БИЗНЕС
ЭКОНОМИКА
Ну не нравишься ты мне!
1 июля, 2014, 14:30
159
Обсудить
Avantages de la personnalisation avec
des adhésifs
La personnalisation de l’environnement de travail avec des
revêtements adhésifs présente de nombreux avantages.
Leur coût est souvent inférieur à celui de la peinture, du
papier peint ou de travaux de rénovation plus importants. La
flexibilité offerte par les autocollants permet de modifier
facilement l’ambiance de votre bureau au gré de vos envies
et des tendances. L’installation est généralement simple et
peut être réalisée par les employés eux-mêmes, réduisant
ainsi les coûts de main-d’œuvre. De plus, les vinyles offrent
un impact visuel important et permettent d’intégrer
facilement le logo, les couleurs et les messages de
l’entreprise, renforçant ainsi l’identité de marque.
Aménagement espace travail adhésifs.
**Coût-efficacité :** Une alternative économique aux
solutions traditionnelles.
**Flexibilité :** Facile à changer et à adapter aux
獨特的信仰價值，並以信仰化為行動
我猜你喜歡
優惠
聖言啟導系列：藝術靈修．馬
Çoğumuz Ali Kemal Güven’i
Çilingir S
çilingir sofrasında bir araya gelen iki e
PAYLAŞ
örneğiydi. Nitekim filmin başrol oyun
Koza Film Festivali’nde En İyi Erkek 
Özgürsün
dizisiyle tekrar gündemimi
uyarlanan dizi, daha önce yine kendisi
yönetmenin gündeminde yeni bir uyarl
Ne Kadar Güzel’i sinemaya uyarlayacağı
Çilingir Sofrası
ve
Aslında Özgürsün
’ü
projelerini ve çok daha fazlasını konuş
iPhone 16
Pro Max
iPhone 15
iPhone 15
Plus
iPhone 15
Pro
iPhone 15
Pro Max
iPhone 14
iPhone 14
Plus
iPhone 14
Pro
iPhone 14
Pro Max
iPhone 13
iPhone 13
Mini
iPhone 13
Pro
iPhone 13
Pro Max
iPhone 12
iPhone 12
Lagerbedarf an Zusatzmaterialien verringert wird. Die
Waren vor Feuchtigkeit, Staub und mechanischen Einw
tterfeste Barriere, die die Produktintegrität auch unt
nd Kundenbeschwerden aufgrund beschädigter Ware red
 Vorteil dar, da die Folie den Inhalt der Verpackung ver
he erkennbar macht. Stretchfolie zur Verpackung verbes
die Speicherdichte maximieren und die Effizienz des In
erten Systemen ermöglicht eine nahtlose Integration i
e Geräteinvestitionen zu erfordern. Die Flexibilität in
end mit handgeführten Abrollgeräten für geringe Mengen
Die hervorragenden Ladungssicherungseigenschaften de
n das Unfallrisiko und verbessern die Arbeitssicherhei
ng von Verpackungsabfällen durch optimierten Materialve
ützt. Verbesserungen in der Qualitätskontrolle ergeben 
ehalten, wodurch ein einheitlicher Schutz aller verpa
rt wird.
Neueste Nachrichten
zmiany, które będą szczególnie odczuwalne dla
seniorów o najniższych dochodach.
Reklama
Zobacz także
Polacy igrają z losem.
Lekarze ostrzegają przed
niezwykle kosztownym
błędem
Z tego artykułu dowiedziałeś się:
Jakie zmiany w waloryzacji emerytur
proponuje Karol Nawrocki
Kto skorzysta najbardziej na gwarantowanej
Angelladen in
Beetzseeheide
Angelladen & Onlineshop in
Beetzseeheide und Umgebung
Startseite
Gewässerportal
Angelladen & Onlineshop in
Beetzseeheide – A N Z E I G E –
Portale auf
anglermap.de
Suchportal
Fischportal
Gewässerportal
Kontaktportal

Instructions for the task: Write out every line of the entries above with no changes to wording, spelling, punctuation, or line breaks.

Result of the task:
БИЗНЕС
ЭКОНОМИКА
Ну не нравишься ты мне!
1 июля, 2014, 14:30
159
Обсудить
Avantages de la personnalisation avec
des adhésifs
La personnalisation de l’environnement de travail avec des
revêtements adhésifs présente de nombreux avantages.
Leur coût est souvent inférieur à celui de la peinture, du
papier peint ou de travaux de rénovation plus importants. La
flexibilité offerte par les autocollants permet de modifier
facilement l’ambiance de votre bureau au gré de vos envies
et des tendances. L’installation est généralement simple et
peut être réalisée par les employés eux-mêmes, réduisant
ainsi les coûts de main-d’œuvre. De plus, les vinyles offrent
un impact visuel important et permettent d’intégrer
facilement le logo, les couleurs et les messages de
l’entreprise, renforçant ainsi l’identité de marque.
Aménagement espace travail adhésifs.
**Coût-efficacité :** Une alternative économique aux
solutions traditionnelles.
**Flexibilité :** Facile à changer et à adapter aux
獨特的信仰價值，並以信仰化為行動
我猜你喜歡
優惠
聖言啟導系列：藝術靈修．馬
Çoğumuz Ali Kemal Güven’i
Çilingir S
çilingir sofrasında bir araya gelen iki e
PAYLAŞ
örneğiydi. Nitekim filmin başrol oyun
Koza Film Festivali’nde En İyi Erkek 
Özgürsün
dizisiyle tekrar gündemimi
uyarlanan dizi, daha önce yine kendisi
yönetmenin gündeminde yeni bir uyarl
Ne Kadar Güzel’i sinemaya uyarlayacağı
Çilingir Sofrası
ve
Aslında Özgürsün
’ü
projelerini ve çok daha fazlasını konuş
iPhone 16
Pro Max
iPhone 15
iPhone 15
Plus
iPhone 15
Pro
iPhone 15
Pro Max
iPhone 14
iPhone 14
Plus
iPhone 14
Pro
iPhone 14
Pro Max
iPhone 13
iPhone 13
Mini
iPhone 13
Pro
iPhone 13
Pro Max
iPhone 12
iPhone 12
Lagerbedarf an Zusatzmaterialien verringert wird. Die
Waren vor Feuchtigkeit, Staub und mechanischen Einw
tterfeste Barriere, die die Produktintegrität auch unt
nd Kundenbeschwerden aufgrund beschädigter Ware red
 Vorteil dar, da die Folie den Inhalt der Verpackung ver
he erkennbar macht. Stretchfolie zur Verpackung verbes
die Speicherdichte maximieren und die Effizienz des In
erten Systemen ermöglicht eine nahtlose Integration i
e Geräteinvestitionen zu erfordern. Die Flexibilität in
end mit handgeführten Abrollgeräten für geringe Mengen
Die hervorragenden Ladungssicherungseigenschaften de
n das Unfallrisiko und verbessern die Arbeitssicherhei
ng von Verpackungsabfällen durch optimierten Materialve
ützt. Verbesserungen in der Qualitätskontrolle ergeben 
ehalten, wodurch ein einheitlicher Schutz aller verpa
rt wird.
Neueste Nachrichten
zmiany, które będą szczególnie odczuwalne dla
seniorów o najniższych dochodach.
Reklama
Zobacz także
Polacy igrają z losem.
Lekarze ostrzegają przed
niezwykle kosztownym
błędem
Z tego artykułu dowiedziałeś się:
Jakie zmiany w waloryzacji emerytur
proponuje Karol Nawrocki
Kto skorzysta najbardziej na gwarantowanej
Angelladen in
Beetzseeheide
Angelladen & Onlineshop in
Beetzseeheide und Umgebung
Startseite
Gewässerportal
Angelladen & Onlineshop in
Beetzseeheide – A N Z E I G E –
Portale auf
anglermap.de
Suchportal
Fischportal
Gewässerportal
Kontaktportal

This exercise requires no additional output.